Thanks for the sympathy and warm welcome. 😁 I've been a long time lurker and a new member. Generally don't have much to add to the posts so it's taken a while to come up with an excuse to post. 

I had thought about AHB when they instantly went bezerk. I don't have much knowledge about his hives other than he started with 1 and he's split in to his 4. I don't think he's ever requeened with a known source. I'll have to bring that up to his wife. There are still queens available around here so that might be worth it as I don't even know the age of the donor queen.

They don't get many critters as the LGD does a good job protecting the goats, sheep and alpaca.


----------



## JWPalmer (May 1, 2017)

Welcome to the posting side of Beesource. Those forehead stings just HAD to hurt! My guess is that hive #4 is one of the splits and that it was a walkaway, no purchased queen. Originally docile queen the bees produced open mated with an Africanized drone or ten and voila, hot hive. Time to requeen that one.


----------



## Ravenseye (Apr 2, 2006)

I'd add that re-queening sooner than later would be best. It's a real "treat" to re-queen a hot, strong hive. Actually, it's not the part about putting in the new queen. It's the often times painful process of finding the original one!


----------



## Fivej (Apr 4, 2016)

Welcome to Beesource bhammer. Yeah, those got to hurt. You are a good friend. J


----------



## aran (May 20, 2015)

Ravenseye said:


> I'd add that re-queening sooner than later would be best. It's a real "treat" to re-queen a hot, strong hive. Actually, it's not the part about putting in the new queen. It's the often times painful process of finding the original one!


i have the same joyful task facing me next week when new queens arrive from Ohio.
I have nice calm docile bees as a rule except for one hive...MEAN would be an understatement. I cracked the inner cover this past weekend and immediately had dozens and dozens of bees stinging both gloves and clouding around my face.
My orchard which is quite close to my apiary needed to be mowed and i had to do it in a beesuit as that hive ( i assume) kept attacking me...they even followed me the 200-300 yards back to my garage and were still going ballistic at me.

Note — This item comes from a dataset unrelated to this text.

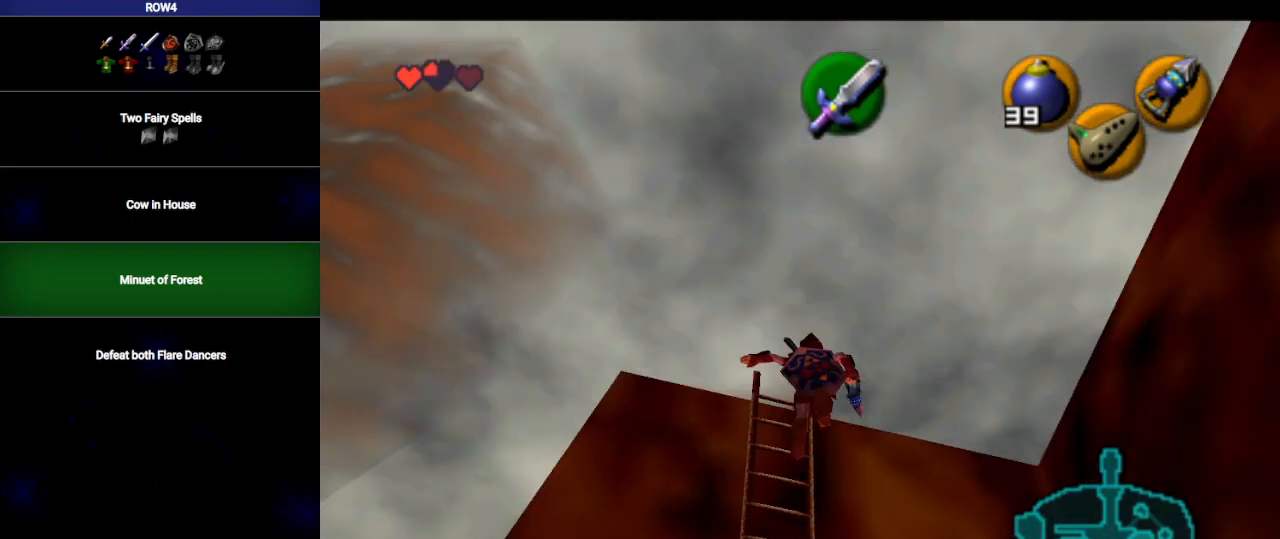
{"buttons": ["L1"], "left_stick": "center", "right_stick": "center", "events": [[350, "L1", "down"], [350, "left_stick", "center"]]}
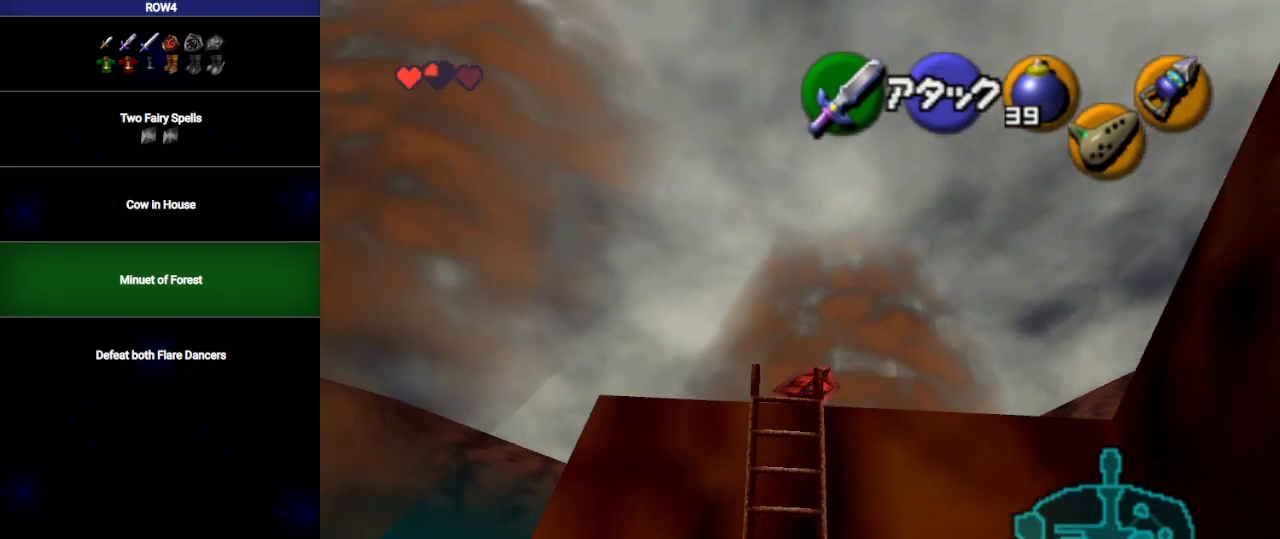
{"buttons": ["A", "L1"], "left_stick": "right", "right_stick": "center", "events": [[33, "left_stick", "right"], [450, "A", "down"]]}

Im going to find and crush that queen and replace her. Hot bees make the hobby arduous and not at all fun.


----------



## malonebeefarm (Feb 6, 2019)

Mean bees, bad queen, increase drone population, sporatic laying. Queen starts producing less phermone, bees get aggressive. Find old queen, destroy her, put some artificial phermone from Mann Lake in hive. Leave hive a lone for several days, bees will think everything is ok and should calm down. Take phermone stick out, requeen. Check on her in 4 days, should be out of cage, if not release and close up. Check in a week to see if she is doing her thing. I found if you use the Queen phermone stick, it keeps the hive from attacking or rejecting the new queen. Just a bit of insurance in aiding her acceptance to the collective.


----------



## AHudd (Mar 5, 2015)

I have found that if you split a mean hive into 3 or 4 it makes finding the Queen much easier.

Alex


----------



## Radar (Sep 4, 2006)

There is no need to find the queen and get stung, block the entrance, place a sheet of news paper under queen excluder on broodbox then add a broodbox with a QUIET Queen and all the bees on top. You will need a top entrance for all of the bees to use.The result the bees from the bottom box come up through the queen excluder and mix with the bees in the top, eventually the only thing left in the bottom box are the drones(which you do not want anyway) and the queen which you where going to kill, reopen the bottom entrance, remove the queen excluder. Works every time


----------



## AHudd (Mar 5, 2015)

Radar, That does sound a lot easier, but what stops the bees in the bottom box from killing the Queen in the top box? 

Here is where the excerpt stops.